The Promises and Perils
Hassabis envisions AI leading to what he calls "radical abundance" - the elimination of scarcity. However, he also acknowledges significant risks, highlighting two primary concerns:
Bad actors repurposing AI systems for harmful ends
Ensuring that increasingly autonomous and powerful AI systems remain under human control and aligned with human values
The race for AI dominance could potentially lead to cutting corners on safety. Hassabis emphasized the need for international coordination: "AI is going to affect every country, everybody in the world, so I think it's really important that the world and the international community has a say in this."
When asked if AI can be taught morality, Hassabis drew a parallel to raising children: "I think you can. They learn by demonstration, they learn by teaching, and I think that's one of the things we have to do with these systems - to give them a value system and guidance and some guard rails around that, much in the way that you would teach a child."
The Future of Humanity
As AI capabilities continue to advance, profound questions arise about the relationship between humans and machines.

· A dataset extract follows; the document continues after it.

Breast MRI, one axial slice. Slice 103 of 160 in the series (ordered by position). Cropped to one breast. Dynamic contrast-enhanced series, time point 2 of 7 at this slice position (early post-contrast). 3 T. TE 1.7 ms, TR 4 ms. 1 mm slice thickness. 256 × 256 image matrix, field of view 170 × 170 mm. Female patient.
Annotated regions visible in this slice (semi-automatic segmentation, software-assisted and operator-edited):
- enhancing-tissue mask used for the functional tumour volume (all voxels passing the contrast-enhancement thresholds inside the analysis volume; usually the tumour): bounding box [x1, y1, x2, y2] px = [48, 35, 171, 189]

When asked about a future where machines might receive recognition currently reserved for humans (like signing the Nobel book of laureates), Hassabis outlined a progression:
The next steps are going to be these amazing tools that enhance almost every endeavor we do as humans, and then beyond that, when AGI arrives, I think it's going to change pretty much everything about the way we do things.
This future, he suggests, will require "new great philosophers" to understand the implications of these powerful systems. If Hassabis's predictions prove accurate, we stand at the beginning of perhaps the most transformative decade in human history. The development of artificial general intelligence could reshape every aspect of society, from healthcare and scientific discovery to everyday tasks and philosophical understandings of consciousness and intelligence.